## The task
If a line in the entries contains the word "Process", list it.
(Supplied information)
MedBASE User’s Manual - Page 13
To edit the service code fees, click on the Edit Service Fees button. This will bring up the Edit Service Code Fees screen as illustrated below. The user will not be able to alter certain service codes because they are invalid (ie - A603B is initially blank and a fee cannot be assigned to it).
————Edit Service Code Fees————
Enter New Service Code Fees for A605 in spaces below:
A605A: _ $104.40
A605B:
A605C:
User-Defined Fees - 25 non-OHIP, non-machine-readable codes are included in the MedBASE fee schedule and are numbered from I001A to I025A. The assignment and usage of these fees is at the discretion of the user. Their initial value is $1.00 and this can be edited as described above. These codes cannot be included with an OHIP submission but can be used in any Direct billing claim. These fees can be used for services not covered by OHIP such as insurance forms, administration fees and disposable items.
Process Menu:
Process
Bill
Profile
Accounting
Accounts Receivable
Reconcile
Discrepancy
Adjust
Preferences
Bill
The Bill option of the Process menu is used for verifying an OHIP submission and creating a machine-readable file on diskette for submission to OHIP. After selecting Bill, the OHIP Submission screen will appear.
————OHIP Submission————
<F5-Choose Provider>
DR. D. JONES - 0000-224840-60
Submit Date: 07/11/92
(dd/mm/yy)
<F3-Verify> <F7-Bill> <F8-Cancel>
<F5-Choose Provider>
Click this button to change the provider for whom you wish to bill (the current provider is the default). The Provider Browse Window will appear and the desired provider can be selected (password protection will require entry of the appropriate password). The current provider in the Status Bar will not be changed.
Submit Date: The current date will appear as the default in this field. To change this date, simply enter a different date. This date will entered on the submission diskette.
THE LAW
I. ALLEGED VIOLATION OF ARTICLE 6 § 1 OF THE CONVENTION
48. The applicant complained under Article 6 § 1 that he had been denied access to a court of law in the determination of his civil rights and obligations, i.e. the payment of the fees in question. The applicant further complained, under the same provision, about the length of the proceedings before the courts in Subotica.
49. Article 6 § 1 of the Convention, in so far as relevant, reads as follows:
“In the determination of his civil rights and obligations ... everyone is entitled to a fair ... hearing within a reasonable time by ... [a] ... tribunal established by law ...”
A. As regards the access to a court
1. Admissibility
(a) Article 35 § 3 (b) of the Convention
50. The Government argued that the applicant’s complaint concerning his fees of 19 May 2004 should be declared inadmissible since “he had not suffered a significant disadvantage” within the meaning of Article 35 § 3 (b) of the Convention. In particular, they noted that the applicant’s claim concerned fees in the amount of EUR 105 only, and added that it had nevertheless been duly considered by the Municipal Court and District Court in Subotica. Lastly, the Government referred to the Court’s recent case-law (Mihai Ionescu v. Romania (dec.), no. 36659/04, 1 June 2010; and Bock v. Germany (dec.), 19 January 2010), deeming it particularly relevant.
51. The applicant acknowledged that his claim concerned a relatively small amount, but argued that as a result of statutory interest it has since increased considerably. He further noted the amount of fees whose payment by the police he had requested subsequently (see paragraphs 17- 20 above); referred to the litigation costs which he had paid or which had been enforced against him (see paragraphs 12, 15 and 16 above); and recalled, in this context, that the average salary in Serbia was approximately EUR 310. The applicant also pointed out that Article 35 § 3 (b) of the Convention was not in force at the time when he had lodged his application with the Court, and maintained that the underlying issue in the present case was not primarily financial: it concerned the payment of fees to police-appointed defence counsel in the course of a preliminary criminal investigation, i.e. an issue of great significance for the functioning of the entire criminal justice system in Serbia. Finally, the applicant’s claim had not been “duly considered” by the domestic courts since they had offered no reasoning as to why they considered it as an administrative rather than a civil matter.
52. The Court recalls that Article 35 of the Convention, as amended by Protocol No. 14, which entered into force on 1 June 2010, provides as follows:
(End Supplied information)
(Supplied information)
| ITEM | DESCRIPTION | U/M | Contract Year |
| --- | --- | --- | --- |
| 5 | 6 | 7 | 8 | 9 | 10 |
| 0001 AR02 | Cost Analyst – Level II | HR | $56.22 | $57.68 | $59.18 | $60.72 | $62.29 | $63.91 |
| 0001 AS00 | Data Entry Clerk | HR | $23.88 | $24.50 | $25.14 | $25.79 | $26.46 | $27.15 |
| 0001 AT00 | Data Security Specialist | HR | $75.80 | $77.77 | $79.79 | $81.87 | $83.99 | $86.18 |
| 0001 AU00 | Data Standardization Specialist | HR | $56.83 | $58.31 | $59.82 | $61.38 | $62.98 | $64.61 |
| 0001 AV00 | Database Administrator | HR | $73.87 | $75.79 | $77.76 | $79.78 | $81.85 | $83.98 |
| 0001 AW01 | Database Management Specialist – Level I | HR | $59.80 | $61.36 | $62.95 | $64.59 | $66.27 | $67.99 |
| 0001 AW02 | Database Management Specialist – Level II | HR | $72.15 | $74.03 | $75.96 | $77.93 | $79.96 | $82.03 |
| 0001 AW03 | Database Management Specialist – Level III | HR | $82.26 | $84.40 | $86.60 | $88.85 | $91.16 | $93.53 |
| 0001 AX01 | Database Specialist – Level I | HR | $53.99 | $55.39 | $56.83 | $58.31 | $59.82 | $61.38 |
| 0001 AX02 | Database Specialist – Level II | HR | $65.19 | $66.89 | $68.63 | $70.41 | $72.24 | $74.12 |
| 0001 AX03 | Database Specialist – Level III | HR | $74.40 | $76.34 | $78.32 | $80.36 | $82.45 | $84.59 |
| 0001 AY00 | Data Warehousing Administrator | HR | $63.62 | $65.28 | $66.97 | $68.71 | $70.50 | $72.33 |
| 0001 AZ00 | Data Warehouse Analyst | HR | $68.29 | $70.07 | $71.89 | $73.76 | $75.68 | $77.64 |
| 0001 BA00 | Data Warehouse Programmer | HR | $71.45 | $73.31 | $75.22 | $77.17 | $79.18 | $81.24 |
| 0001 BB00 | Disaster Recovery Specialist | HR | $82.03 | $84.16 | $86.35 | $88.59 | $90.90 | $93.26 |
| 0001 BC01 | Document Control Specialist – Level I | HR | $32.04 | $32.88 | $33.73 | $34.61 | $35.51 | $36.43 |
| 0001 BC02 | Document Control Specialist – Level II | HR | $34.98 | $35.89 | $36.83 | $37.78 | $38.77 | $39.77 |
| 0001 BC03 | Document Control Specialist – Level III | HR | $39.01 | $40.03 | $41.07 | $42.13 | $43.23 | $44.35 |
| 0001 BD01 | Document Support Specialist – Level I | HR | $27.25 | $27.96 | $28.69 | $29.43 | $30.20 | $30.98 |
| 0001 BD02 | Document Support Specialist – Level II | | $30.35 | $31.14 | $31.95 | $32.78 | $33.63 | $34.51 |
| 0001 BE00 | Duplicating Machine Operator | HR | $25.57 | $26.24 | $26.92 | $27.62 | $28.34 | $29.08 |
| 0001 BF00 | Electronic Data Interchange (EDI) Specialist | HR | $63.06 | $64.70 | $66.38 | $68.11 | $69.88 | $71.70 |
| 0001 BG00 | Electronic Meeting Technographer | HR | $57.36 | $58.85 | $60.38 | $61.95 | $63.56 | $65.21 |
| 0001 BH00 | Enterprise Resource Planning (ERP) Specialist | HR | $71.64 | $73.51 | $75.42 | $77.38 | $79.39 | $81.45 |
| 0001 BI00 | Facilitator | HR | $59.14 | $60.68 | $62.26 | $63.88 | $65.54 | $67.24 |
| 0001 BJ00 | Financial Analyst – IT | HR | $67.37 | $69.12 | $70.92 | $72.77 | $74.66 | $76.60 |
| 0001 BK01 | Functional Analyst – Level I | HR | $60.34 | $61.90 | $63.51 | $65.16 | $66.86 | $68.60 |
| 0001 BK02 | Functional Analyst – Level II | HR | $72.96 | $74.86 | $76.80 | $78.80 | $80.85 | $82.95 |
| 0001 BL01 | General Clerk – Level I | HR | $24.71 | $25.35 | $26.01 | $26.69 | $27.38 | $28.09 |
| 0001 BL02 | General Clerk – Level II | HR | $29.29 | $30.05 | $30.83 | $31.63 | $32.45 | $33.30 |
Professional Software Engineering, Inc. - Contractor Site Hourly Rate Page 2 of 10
(End Supplied information)
(Supplied information)
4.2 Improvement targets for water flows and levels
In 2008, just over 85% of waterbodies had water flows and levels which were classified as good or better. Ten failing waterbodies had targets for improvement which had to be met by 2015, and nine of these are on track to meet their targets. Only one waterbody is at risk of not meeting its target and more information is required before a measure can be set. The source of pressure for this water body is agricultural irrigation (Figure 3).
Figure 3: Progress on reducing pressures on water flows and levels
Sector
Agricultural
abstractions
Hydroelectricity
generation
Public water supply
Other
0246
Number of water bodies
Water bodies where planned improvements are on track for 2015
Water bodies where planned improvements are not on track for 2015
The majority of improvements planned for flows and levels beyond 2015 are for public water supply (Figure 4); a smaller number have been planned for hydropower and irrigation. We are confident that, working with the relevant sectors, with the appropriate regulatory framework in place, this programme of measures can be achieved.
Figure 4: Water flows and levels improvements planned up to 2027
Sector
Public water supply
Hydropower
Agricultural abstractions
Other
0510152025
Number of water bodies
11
(End Supplied information)
## Answer section
Process Menu:
Process
The Bill option of the Process menu is used for verifying an OHIP submission and creating a machine-readable file on diskette for submission to OHIP. After selecting Bill, the OHIP Submission screen will appear.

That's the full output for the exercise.